Problem to solve:
Please update the material below by putting "clock reading" in place of "time" everywhere it occurs and changing nothing else. Leave the pictures out of your answer.
[START OF Supplied data]
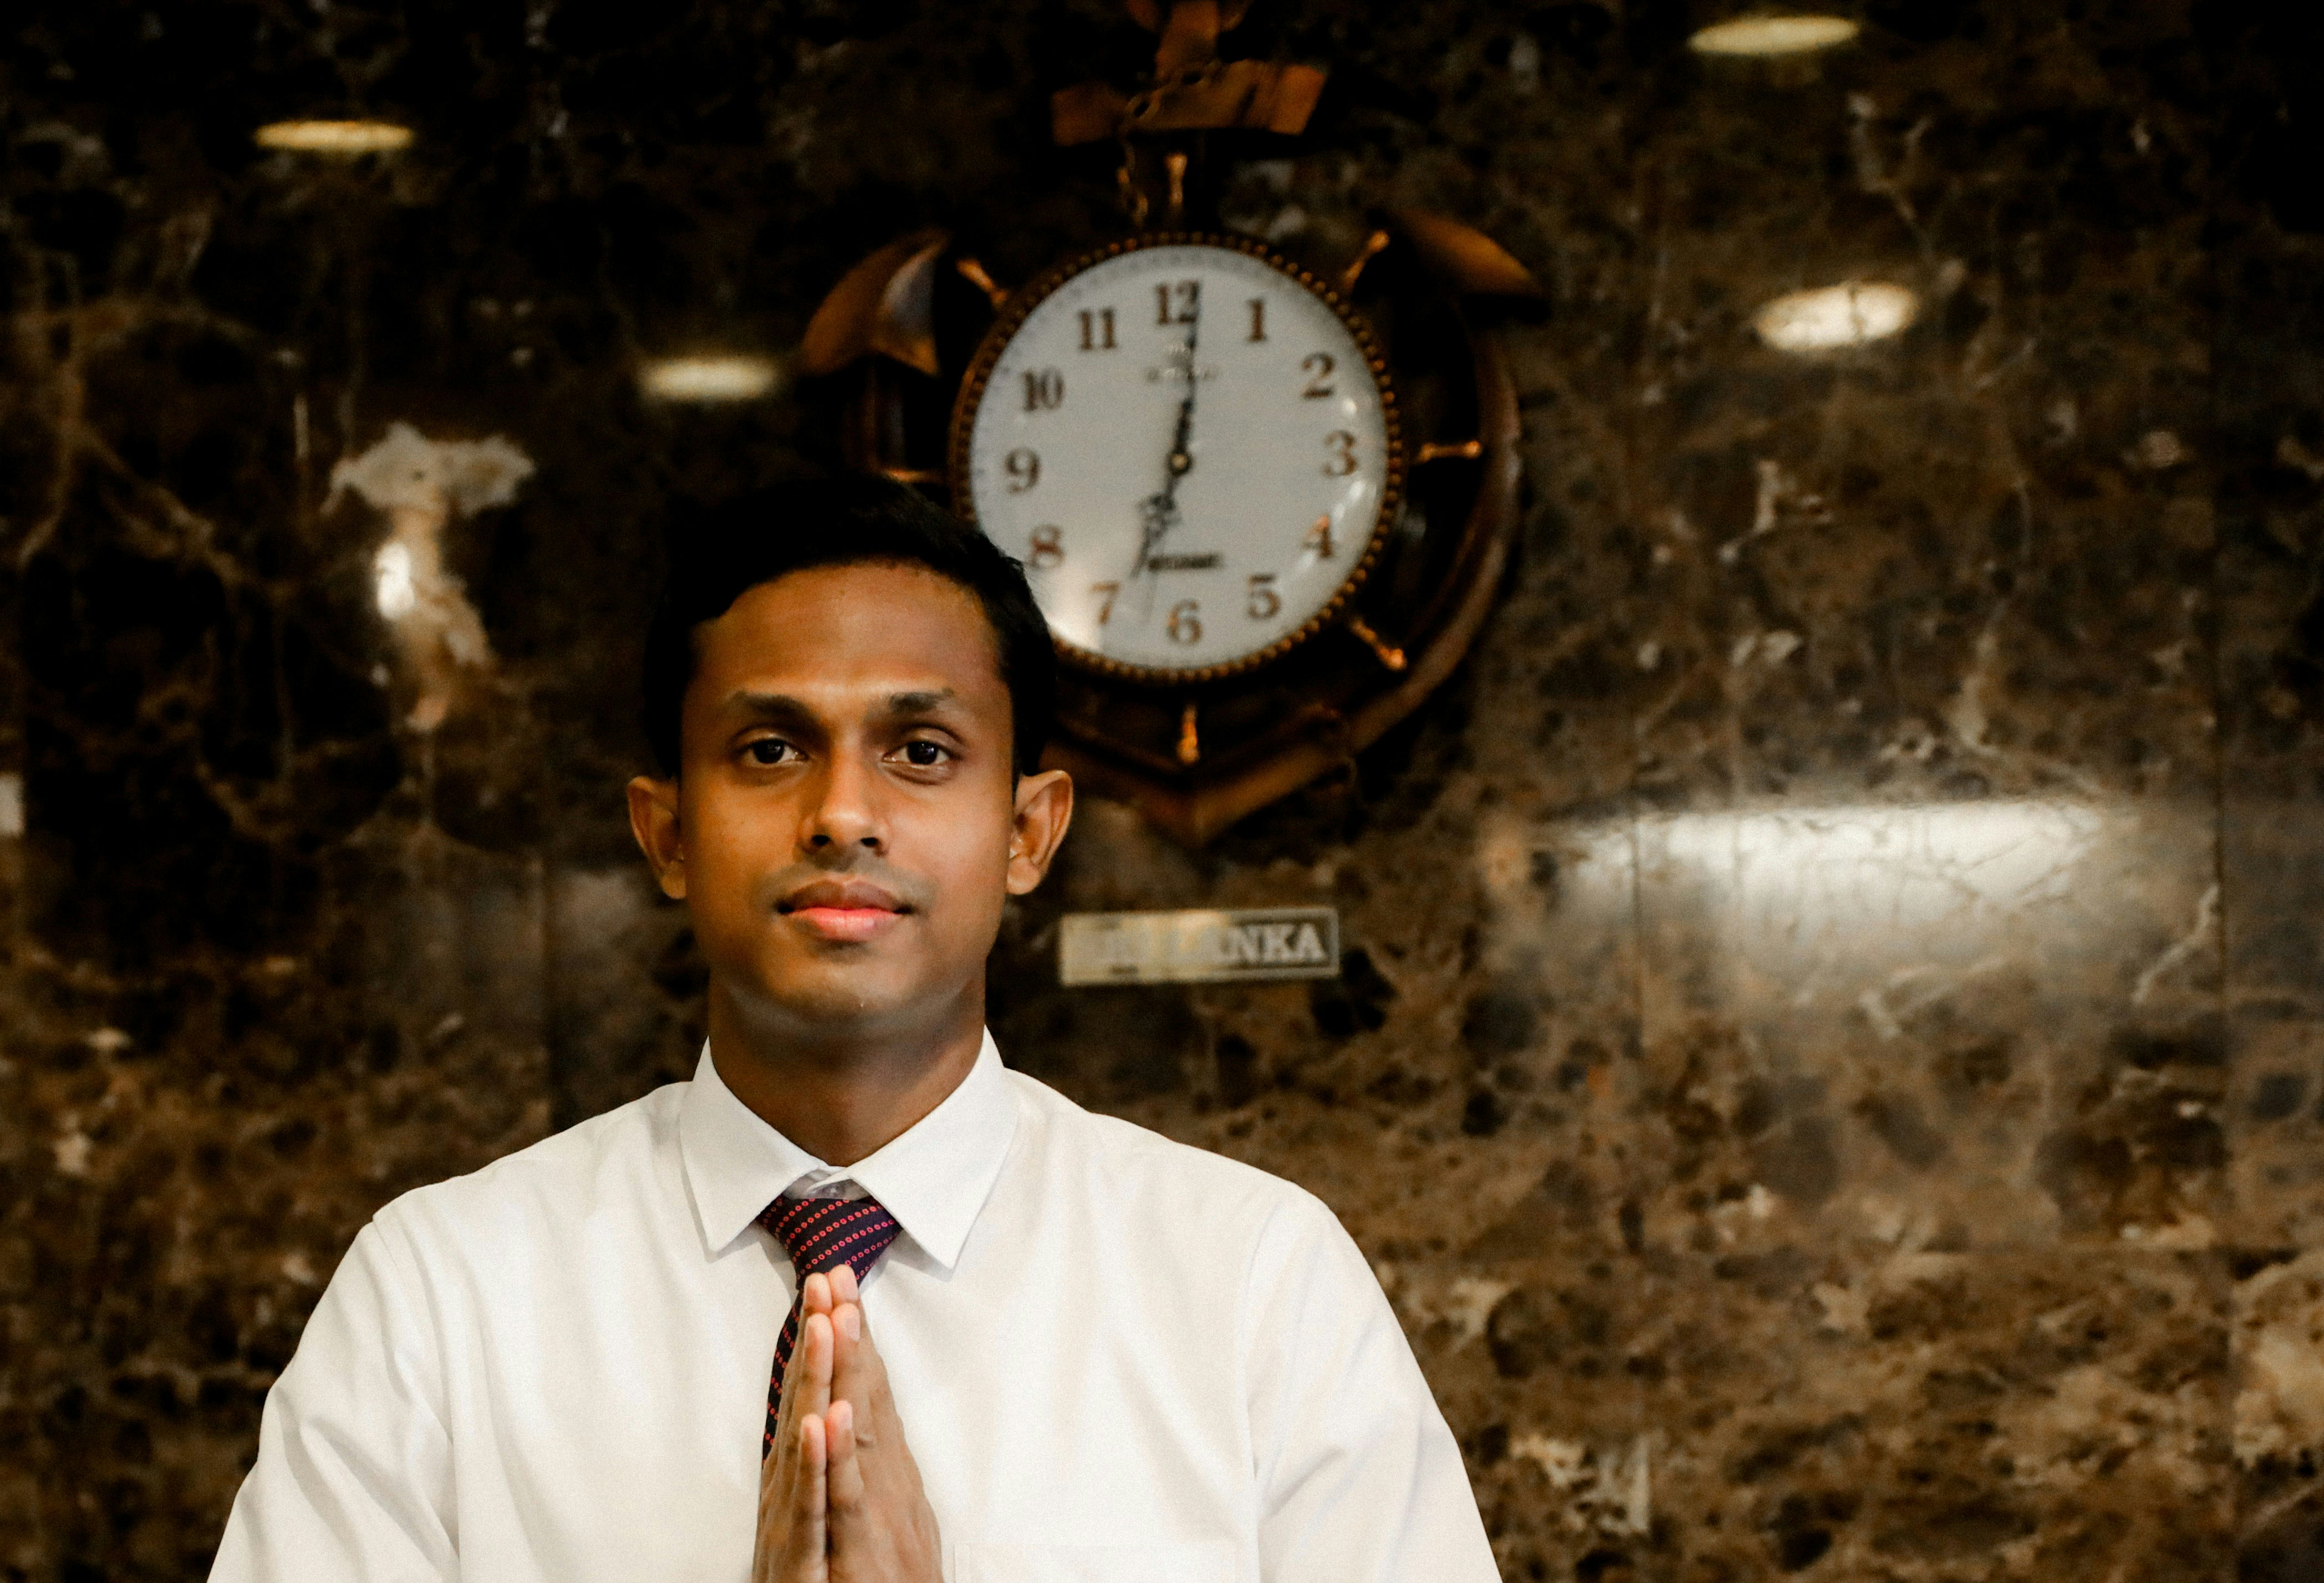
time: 7:01
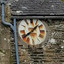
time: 1:39
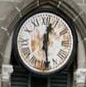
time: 12:28
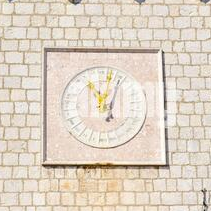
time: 11:02
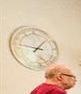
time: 1:46
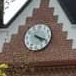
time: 4:18
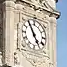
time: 4:54
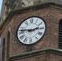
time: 2:46
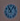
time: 11:07
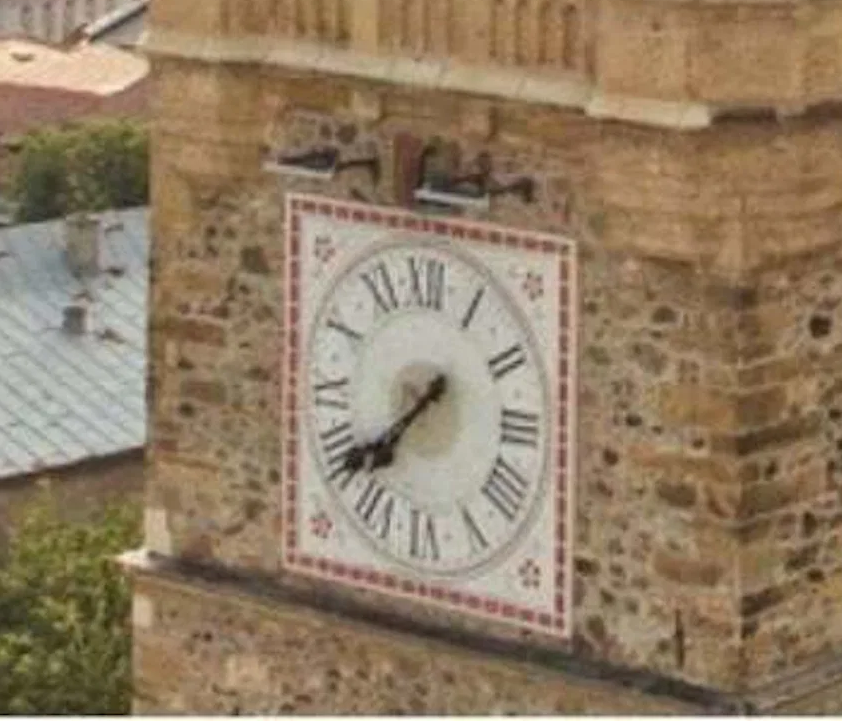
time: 7:37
[END OF Supplied data]
Response to the exercise:
clock reading: 7:01
clock reading: 1:39
clock reading: 12:28
clock reading: 11:02
clock reading: 1:46
clock reading: 4:18
clock reading: 4:54
clock reading: 2:46
clock reading: 11:07
clock reading: 7:37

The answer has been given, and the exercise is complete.